Saudi support and Iranian intervention in Iraq are not the same

Iraq stands at the crossroads: It can either accept a continuation of the old situation or be an independent thriving Arab country.

There is a strong belief among Arab political observers that, when it comes to analysing disputes in the Middle East and especially in categorising the role of Iran, Western think-tanks, NGOs and media are radically influenced by notions inherited from the Obama administration.

These concepts are particularly acute when it comes to what they define as the sectarian war between Iran and Saudi Arabia, considering them equal powers with one representing the Sunni establishment and the other representing its Shia counterpart. That is an incorrect comparison on many levels.

These Obama-era definitions, which gained popularity with the signing of the Joint Comprehensive Plan of Action with Iran in 2015, echo today. This was shown in the International Crisis Group’s post-Iraqi elections report, which compared Iranian intervention in Iraq to the role that Saudi Arabia can play in Iraq’s desire to return to the Arab fold.

In “Saudi Arabia: Back to Baghdad,” the International Crisis Group (ICG) asserts: “In projecting its influence in Iraq, Riyadh should resist the temptation to transform the country into the latest battleground in a cold war with Tehran.”

The report carries a nearly panicked tone over the upset election victory by Muqtada al-Sadr, the influential Shia cleric who in recent years has sought to distance himself from the Iranian government and worked to improve Iraq’s relations with its neighbours, visiting Saudi Arabia and the United Arab Emirates last year.

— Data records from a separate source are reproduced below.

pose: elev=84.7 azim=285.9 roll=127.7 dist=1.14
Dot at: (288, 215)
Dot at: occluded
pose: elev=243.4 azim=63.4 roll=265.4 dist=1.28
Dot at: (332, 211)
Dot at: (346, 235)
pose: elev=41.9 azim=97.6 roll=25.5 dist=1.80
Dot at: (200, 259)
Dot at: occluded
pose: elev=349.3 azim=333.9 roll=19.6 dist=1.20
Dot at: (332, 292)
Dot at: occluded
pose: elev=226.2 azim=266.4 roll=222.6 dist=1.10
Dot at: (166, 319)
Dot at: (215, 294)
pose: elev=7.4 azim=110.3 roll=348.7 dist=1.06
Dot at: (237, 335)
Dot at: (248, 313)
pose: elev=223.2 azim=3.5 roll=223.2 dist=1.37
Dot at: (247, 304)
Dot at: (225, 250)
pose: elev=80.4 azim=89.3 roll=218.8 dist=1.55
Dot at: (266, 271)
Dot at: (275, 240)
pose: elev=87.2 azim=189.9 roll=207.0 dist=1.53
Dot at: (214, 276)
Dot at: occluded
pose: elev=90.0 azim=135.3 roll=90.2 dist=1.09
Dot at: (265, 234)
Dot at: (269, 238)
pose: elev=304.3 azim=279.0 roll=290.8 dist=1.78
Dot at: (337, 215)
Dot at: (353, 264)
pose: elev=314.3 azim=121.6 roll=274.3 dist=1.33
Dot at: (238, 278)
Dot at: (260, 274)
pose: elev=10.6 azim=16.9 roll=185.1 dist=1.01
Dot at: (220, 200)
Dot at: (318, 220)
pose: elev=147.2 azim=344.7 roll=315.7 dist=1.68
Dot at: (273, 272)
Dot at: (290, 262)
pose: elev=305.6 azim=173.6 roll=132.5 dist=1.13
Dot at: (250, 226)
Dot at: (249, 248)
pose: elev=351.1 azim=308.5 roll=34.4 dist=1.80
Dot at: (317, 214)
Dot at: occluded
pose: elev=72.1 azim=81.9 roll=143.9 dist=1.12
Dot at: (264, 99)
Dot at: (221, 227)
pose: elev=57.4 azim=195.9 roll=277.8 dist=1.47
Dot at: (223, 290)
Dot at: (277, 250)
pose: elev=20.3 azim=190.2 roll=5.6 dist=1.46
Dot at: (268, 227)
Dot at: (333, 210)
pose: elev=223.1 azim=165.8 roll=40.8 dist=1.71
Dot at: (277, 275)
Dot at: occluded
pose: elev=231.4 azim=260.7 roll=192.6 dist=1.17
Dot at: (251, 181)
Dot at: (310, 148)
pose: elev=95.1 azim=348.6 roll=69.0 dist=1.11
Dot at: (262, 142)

The report says Saudi Arabia’s interest in engaging with Iraq is to “counter Iranian influence” and that, if Riyadh tries to do too much too soon, it could “provoke an Iranian reaction.”

That ICG report says Iran “should encourage Iraq’s efforts to diversify its regional alliances.”

Easier said than done, given that Iran has for years exploited every loophole to achieve influence in the region, including militarily through its proxies in Lebanon, Syria, Yemen and Iraq, as well as politically by interfering in democratic processes, as evidenced in Lebanon’s and Iraq’s recent elections.

Tehran achieving this goal is not only viewed as a threat in Saudi Arabia but in the Middle East as a whole. Relations deteriorated after the US-led invasion of Iraq. Iran exploited the power vacuum caused by the United States’ failure to plan for after the war and Iraq fell completely within Iran’s orbit.

The ICG report advises the Saudi government to strengthen the Iraqi state and focus on economic engagement, which, in reality, is all Riyadh has been working to achieve.

Efforts by Saudi Arabia to re-engage Iraq started when Saudi Foreign Minister Adel al-Jubeir made an unannounced visit in February 2017 to Baghdad, the first by a high-ranking Saudi official since 2003. Last June, Iraqi Prime Minister Haider al-Abadi met with Saudi King Salman bin Abdulaziz Al Saud in Jeddah.

In October, Riyadh and Baghdad announced an agreement on shared border crossings, the resumption of flights and reopening the Saudi consulate in Iraq.

Saudi Arabia and other international donors pledged billions of dollars to help Iraq in its reconstruction efforts during a conference in February. Iran attended the conference but pledged nothing.

Saudi Arabia and Iraq also revealed joint economic initiatives, many related to the energy sector, as well as plans for significant trade.

“Saudi Arabia certainly seeks to expand in Iraq but will not follow the Iranian example, which occupies the Iraqi market without employing the labour force in Iraq,” an Iraqi political source told Al-Monitor news site on condition of anonymity.

Saudi Arabia “seeks soft dominance in Iraq by creating jobs for Iraqis,” which will make its “presence and influence in the political scene acceptable within the Iraqi society,” the source said.

Iraq stands at the crossroads: It can either accept a continuation of the old situation, being a country without a sovereign decision and subject to the authority of Iran and its expansionist agenda, or be an independent thriving Arab country free of sectarian expansionist projects.

If the election results are an indication, the Iraqi people have chosen the latter.